Rewrite the lines of the entries below as a numbered list, from the line with "family: Cardinalidae" up to and including the line with "genus: Fouquieria". Leave out any blank lines.

[Data extract]:
========================================================================
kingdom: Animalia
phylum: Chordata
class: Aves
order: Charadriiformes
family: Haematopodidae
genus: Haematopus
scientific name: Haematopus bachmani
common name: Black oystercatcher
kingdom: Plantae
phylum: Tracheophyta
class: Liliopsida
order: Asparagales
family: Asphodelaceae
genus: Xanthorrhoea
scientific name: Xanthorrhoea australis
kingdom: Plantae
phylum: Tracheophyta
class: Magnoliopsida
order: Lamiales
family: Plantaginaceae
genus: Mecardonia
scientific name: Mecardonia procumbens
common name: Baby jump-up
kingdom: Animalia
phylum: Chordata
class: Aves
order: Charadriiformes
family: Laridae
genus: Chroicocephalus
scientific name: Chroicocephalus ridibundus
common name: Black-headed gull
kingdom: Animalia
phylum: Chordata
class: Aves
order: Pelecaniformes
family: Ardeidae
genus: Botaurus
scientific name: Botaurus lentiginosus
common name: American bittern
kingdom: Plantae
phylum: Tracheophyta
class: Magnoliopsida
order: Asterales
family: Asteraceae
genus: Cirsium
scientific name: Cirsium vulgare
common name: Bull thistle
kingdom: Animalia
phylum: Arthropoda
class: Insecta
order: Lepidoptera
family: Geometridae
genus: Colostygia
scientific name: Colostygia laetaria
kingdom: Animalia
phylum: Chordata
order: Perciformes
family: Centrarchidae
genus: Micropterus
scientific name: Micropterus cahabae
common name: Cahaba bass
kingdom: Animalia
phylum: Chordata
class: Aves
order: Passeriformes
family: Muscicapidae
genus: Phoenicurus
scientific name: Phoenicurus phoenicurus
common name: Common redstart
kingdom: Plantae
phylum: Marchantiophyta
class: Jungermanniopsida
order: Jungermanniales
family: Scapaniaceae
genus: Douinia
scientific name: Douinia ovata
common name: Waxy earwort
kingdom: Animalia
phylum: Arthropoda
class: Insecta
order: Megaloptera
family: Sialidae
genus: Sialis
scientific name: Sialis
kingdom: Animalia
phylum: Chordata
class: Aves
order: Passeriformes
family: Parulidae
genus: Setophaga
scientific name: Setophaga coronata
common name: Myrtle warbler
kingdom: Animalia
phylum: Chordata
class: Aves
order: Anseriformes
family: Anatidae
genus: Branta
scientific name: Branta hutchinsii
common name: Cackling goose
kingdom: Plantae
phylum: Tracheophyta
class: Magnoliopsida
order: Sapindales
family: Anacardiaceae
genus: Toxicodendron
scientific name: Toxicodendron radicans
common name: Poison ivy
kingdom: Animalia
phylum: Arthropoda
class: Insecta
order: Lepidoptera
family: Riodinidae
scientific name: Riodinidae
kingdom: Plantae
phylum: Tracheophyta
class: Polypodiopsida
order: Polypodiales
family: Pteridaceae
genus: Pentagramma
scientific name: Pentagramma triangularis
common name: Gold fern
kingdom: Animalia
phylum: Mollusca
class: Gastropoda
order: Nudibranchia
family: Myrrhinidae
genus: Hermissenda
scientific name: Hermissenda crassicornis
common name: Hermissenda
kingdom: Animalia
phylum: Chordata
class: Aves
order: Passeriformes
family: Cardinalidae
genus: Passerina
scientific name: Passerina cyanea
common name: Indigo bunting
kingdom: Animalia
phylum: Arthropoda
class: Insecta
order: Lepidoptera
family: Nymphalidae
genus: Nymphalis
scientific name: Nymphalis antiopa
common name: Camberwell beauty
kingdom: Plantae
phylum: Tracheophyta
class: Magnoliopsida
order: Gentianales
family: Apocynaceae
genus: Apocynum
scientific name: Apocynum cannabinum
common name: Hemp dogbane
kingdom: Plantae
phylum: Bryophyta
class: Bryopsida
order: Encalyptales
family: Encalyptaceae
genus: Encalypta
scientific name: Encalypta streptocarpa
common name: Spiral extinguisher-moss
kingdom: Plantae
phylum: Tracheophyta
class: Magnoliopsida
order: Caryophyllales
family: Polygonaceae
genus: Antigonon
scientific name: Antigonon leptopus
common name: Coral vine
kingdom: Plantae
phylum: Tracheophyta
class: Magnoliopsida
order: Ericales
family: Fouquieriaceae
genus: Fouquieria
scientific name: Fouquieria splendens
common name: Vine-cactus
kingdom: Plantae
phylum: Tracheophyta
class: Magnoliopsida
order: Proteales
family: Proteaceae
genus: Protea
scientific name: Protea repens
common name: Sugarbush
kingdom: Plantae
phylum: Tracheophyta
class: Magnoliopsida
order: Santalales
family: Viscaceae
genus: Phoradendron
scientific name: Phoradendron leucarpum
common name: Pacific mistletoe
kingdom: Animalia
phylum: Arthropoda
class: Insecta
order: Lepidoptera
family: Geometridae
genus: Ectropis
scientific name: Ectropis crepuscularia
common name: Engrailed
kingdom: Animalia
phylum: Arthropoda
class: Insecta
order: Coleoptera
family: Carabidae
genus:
========================================================================
[Solution]:
1. family: Cardinalidae
2. genus: Passerina
3. scientific name: Passerina cyanea
4. common name: Indigo bunting
5. kingdom: Animalia
6. phylum: Arthropoda
7. class: Insecta
8. order: Lepidoptera
9. family: Nymphalidae
10. genus: Nymphalis
11. scientific name: Nymphalis antiopa
12. common name: Camberwell beauty
13. kingdom: Plantae
14. phylum: Tracheophyta
15. class: Magnoliopsida
16. order: Gentianales
17. family: Apocynaceae
18. genus: Apocynum
19. scientific name: Apocynum cannabinum
20. common name: Hemp dogbane
21. kingdom: Plantae
22. phylum: Bryophyta
23. class: Bryopsida
24. order: Encalyptales
25. family: Encalyptaceae
26. genus: Encalypta
27. scientific name: Encalypta streptocarpa
28. common name: Spiral extinguisher-moss
29. kingdom: Plantae
30. phylum: Tracheophyta
31. class: Magnoliopsida
32. order: Caryophyllales
33. family: Polygonaceae
34. genus: Antigonon
35. scientific name: Antigonon leptopus
36. common name: Coral vine
37. kingdom: Plantae
38. phylum: Tracheophyta
39. class: Magnoliopsida
40. order: Ericales
41. family: Fouquieriaceae
42. genus: Fouquieria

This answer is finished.